**Task details**
A verbatim copy of the listing is what is needed, minus any pictures.

**Data shown**
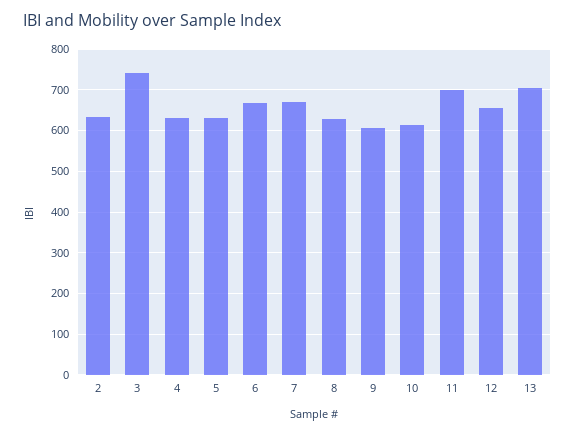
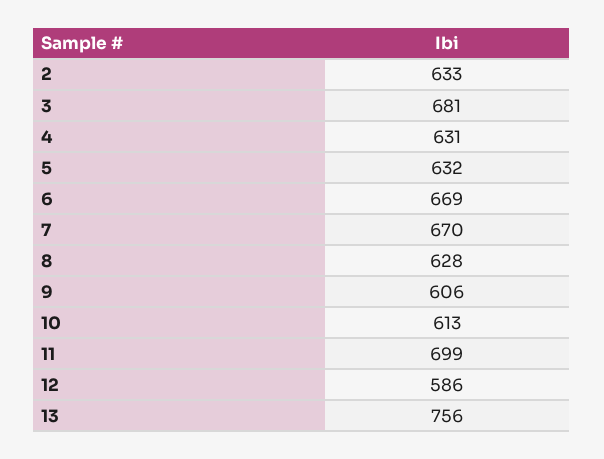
  {
    "2": 633,
-   "3": 740,
+   "3": 681,
    "4": 631,
    "5": 632,
    "6": 669,
    "7": 670,
    "8": 628,
    "9": 606,
    "10": 613,
    "11": 699,
-   "12": 660,
+   "12": 586,
-   "13": 700
+   "13": 756
  }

**Your response**
  {
    "2": 633,
-   "3": 740,
+   "3": 681,
    "4": 631,
    "5": 632,
    "6": 669,
    "7": 670,
    "8": 628,
    "9": 606,
    "10": 613,
    "11": 699,
-   "12": 660,
+   "12": 586,
-   "13": 700
+   "13": 756
  }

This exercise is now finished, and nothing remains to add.